→ **Records shown**
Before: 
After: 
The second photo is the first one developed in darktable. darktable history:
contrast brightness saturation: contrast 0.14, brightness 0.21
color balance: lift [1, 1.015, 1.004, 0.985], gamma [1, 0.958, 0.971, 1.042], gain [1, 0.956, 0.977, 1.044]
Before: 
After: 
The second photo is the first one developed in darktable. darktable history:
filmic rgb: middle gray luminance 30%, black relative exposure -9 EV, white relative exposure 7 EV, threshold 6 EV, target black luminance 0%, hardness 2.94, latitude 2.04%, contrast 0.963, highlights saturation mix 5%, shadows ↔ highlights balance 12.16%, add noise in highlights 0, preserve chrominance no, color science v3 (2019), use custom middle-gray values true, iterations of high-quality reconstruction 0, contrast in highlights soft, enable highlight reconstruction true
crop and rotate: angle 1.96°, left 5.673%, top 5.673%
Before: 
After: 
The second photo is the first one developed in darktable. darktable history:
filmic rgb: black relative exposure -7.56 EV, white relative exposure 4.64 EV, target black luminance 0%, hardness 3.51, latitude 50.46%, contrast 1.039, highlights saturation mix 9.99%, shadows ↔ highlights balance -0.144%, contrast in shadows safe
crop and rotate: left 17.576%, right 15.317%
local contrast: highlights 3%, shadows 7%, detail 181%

→ **What you are asked to do**
Transcribe the material above line for line, changing nothing.

→ **Solution for this exercise**
Before: 
After: 
The second photo is the first one developed in darktable. darktable history:
contrast brightness saturation: contrast 0.14, brightness 0.21
color balance: lift [1, 1.015, 1.004, 0.985], gamma [1, 0.958, 0.971, 1.042], gain [1, 0.956, 0.977, 1.044]
Before: 
After: 
The second photo is the first one developed in darktable. darktable history:
filmic rgb: middle gray luminance 30%, black relative exposure -9 EV, white relative exposure 7 EV, threshold 6 EV, target black luminance 0%, hardness 2.94, latitude 2.04%, contrast 0.963, highlights saturation mix 5%, shadows ↔ highlights balance 12.16%, add noise in highlights 0, preserve chrominance no, color science v3 (2019), use custom middle-gray values true, iterations of high-quality reconstruction 0, contrast in highlights soft, enable highlight reconstruction true
crop and rotate: angle 1.96°, left 5.673%, top 5.673%
Before: 
After: 
The second photo is the first one developed in darktable. darktable history:
filmic rgb: black relative exposure -7.56 EV, white relative exposure 4.64 EV, target black luminance 0%, hardness 3.51, latitude 50.46%, contrast 1.039, highlights saturation mix 9.99%, shadows ↔ highlights balance -0.144%, contrast in shadows safe
crop and rotate: left 17.576%, right 15.317%
local contrast: highlights 3%, shadows 7%, detail 181%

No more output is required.